▸ **Job item**
Leave every entry as it is and write the data out in full.

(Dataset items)
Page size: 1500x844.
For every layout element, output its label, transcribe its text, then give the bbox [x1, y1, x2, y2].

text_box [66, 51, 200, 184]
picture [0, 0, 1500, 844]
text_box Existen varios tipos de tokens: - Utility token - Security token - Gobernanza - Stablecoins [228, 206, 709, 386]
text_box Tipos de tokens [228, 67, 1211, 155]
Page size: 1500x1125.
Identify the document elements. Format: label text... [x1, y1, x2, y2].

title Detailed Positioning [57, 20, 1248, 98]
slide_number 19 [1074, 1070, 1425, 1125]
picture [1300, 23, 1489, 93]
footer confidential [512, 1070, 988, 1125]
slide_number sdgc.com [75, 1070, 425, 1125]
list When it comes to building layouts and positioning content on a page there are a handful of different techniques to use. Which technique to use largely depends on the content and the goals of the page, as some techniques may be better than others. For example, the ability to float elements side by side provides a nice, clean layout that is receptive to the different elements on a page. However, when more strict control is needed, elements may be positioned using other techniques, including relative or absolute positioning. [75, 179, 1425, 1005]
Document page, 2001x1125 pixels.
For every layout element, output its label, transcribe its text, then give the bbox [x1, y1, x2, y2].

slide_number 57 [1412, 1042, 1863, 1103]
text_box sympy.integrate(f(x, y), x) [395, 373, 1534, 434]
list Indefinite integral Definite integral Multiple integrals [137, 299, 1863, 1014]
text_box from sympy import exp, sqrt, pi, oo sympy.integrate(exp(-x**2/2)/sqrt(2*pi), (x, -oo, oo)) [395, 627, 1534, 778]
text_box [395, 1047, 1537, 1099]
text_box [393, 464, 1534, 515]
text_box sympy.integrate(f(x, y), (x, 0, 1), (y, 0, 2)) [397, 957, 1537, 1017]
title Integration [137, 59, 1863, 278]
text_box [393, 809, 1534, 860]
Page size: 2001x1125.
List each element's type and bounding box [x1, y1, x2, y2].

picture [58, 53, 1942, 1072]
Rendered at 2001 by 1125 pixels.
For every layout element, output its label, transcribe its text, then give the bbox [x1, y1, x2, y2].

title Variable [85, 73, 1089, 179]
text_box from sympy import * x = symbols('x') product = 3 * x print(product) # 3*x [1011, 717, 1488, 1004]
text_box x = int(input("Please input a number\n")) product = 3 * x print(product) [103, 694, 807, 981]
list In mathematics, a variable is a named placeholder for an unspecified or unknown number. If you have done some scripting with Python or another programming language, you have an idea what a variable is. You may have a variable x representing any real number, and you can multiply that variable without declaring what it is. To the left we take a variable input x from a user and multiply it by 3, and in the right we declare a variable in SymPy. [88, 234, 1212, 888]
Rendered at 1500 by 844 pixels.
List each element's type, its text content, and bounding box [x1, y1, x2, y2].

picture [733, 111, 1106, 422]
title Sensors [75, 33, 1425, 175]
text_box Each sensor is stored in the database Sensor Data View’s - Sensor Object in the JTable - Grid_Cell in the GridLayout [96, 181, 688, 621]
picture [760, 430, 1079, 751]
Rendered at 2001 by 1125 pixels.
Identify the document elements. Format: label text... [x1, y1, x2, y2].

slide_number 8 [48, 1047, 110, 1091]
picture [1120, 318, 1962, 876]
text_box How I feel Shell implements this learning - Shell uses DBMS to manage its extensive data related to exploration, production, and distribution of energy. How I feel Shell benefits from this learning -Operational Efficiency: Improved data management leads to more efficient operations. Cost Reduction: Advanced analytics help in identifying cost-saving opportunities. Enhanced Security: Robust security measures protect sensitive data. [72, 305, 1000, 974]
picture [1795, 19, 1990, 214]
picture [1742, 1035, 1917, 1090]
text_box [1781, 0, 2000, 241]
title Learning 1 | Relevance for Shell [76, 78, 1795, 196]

▸ **Exercise response**
Page size: 1500x844.
For every layout element, output its label, transcribe its text, then give the bbox [x1, y1, x2, y2].

text_box [66, 51, 200, 184]
picture [0, 0, 1500, 844]
text_box Existen varios tipos de tokens: - Utility token - Security token - Gobernanza - Stablecoins [228, 206, 709, 386]
text_box Tipos de tokens [228, 67, 1211, 155]
Page size: 1500x1125.
Identify the document elements. Format: label text... [x1, y1, x2, y2].

title Detailed Positioning [57, 20, 1248, 98]
slide_number 19 [1074, 1070, 1425, 1125]
picture [1300, 23, 1489, 93]
footer confidential [512, 1070, 988, 1125]
slide_number sdgc.com [75, 1070, 425, 1125]
list When it comes to building layouts and positioning content on a page there are a handful of different techniques to use. Which technique to use largely depends on the content and the goals of the page, as some techniques may be better than others. For example, the ability to float elements side by side provides a nice, clean layout that is receptive to the different elements on a page. However, when more strict control is needed, elements may be positioned using other techniques, including relative or absolute positioning. [75, 179, 1425, 1005]
Document page, 2001x1125 pixels.
For every layout element, output its label, transcribe its text, then give the bbox [x1, y1, x2, y2].

slide_number 57 [1412, 1042, 1863, 1103]
text_box sympy.integrate(f(x, y), x) [395, 373, 1534, 434]
list Indefinite integral Definite integral Multiple integrals [137, 299, 1863, 1014]
text_box from sympy import exp, sqrt, pi, oo sympy.integrate(exp(-x**2/2)/sqrt(2*pi), (x, -oo, oo)) [395, 627, 1534, 778]
text_box [395, 1047, 1537, 1099]
text_box [393, 464, 1534, 515]
text_box sympy.integrate(f(x, y), (x, 0, 1), (y, 0, 2)) [397, 957, 1537, 1017]
title Integration [137, 59, 1863, 278]
text_box [393, 809, 1534, 860]
Page size: 2001x1125.
List each element's type and bounding box [x1, y1, x2, y2].

picture [58, 53, 1942, 1072]
Rendered at 2001 by 1125 pixels.
For every layout element, output its label, transcribe its text, then give the bbox [x1, y1, x2, y2].

title Variable [85, 73, 1089, 179]
text_box from sympy import * x = symbols('x') product = 3 * x print(product) # 3*x [1011, 717, 1488, 1004]
text_box x = int(input("Please input a number\n")) product = 3 * x print(product) [103, 694, 807, 981]
list In mathematics, a variable is a named placeholder for an unspecified or unknown number. If you have done some scripting with Python or another programming language, you have an idea what a variable is. You may have a variable x representing any real number, and you can multiply that variable without declaring what it is. To the left we take a variable input x from a user and multiply it by 3, and in the right we declare a variable in SymPy. [88, 234, 1212, 888]
Rendered at 1500 by 844 pixels.
List each element's type, its text content, and bounding box [x1, y1, x2, y2].

picture [733, 111, 1106, 422]
title Sensors [75, 33, 1425, 175]
text_box Each sensor is stored in the database Sensor Data View’s - Sensor Object in the JTable - Grid_Cell in the GridLayout [96, 181, 688, 621]
picture [760, 430, 1079, 751]
Rendered at 2001 by 1125 pixels.
Identify the document elements. Format: label text... [x1, y1, x2, y2].

slide_number 8 [48, 1047, 110, 1091]
picture [1120, 318, 1962, 876]
text_box How I feel Shell implements this learning - Shell uses DBMS to manage its extensive data related to exploration, production, and distribution of energy. How I feel Shell benefits from this learning -Operational Efficiency: Improved data management leads to more efficient operations. Cost Reduction: Advanced analytics help in identifying cost-saving opportunities. Enhanced Security: Robust security measures protect sensitive data. [72, 305, 1000, 974]
picture [1795, 19, 1990, 214]
picture [1742, 1035, 1917, 1090]
text_box [1781, 0, 2000, 241]
title Learning 1 | Relevance for Shell [76, 78, 1795, 196]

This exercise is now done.